[Job item]: Retype the listing below exactly, pictures removed.

[Records for processing]:
══════════
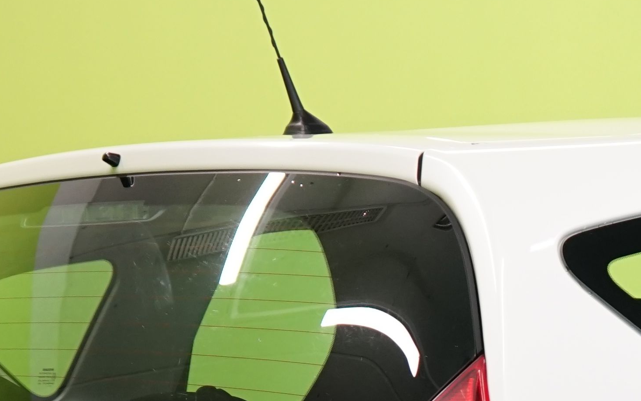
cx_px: 718
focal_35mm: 150
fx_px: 2620
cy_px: 673
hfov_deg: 13.6
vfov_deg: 8.5
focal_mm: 36
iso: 800
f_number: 4.5
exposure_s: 1/30
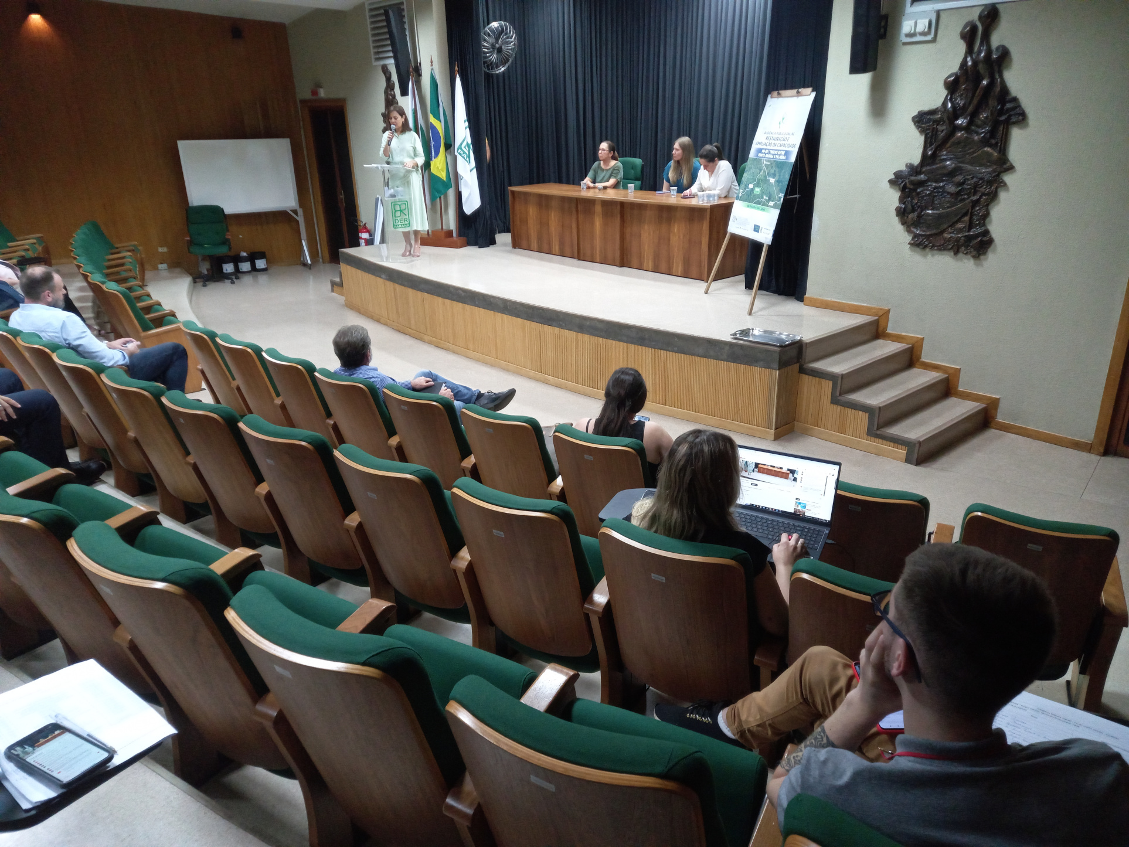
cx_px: 564
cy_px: 424
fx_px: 815
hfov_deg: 69.4
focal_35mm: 25
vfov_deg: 54.9
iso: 250
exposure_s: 1/24
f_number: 2
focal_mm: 4.6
══════════
[Solution to the problem]:
cx_px: 718
focal_35mm: 150
fx_px: 2620
cy_px: 673
hfov_deg: 13.6
vfov_deg: 8.5
focal_mm: 36
iso: 800
f_number: 4.5
exposure_s: 1/30
cx_px: 564
cy_px: 424
fx_px: 815
hfov_deg: 69.4
focal_35mm: 25
vfov_deg: 54.9
iso: 250
exposure_s: 1/24
f_number: 2
focal_mm: 4.6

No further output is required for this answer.